● Exercise
Would you please copy each line below that includes the string "pixels"?

**** Material for the task ****

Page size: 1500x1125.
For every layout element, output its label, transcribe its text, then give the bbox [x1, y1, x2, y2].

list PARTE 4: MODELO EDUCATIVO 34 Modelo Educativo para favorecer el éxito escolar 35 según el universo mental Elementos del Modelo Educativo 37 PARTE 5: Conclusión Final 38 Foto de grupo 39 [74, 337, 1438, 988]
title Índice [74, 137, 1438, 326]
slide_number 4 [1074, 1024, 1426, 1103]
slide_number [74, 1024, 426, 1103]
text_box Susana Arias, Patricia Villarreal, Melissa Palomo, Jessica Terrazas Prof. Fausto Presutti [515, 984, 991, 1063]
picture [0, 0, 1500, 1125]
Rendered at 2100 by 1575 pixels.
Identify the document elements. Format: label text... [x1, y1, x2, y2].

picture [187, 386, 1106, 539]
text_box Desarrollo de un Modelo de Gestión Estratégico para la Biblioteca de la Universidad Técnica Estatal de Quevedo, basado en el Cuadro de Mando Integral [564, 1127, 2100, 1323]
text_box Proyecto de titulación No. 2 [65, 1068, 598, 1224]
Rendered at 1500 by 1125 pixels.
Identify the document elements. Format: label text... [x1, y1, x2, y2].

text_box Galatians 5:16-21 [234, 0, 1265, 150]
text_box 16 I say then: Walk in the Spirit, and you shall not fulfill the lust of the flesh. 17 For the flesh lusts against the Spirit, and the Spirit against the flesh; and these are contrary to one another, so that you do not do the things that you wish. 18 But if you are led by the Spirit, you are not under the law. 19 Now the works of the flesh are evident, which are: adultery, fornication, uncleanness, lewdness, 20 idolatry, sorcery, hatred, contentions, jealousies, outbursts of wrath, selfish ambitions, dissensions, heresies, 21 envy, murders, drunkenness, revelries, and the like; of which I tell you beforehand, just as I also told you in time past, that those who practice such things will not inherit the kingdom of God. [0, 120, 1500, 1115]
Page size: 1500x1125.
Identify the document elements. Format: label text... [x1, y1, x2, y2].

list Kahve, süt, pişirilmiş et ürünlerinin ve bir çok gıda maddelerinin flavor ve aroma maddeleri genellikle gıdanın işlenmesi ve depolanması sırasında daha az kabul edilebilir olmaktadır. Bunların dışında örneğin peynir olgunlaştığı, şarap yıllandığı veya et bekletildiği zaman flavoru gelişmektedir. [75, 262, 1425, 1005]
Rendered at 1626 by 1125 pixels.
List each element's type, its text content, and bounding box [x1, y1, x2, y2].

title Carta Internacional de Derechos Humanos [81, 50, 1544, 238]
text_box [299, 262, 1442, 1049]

****

● Output for this exercise
Rendered at 2100 by 1575 pixels.
Rendered at 1500 by 1125 pixels.
Rendered at 1626 by 1125 pixels.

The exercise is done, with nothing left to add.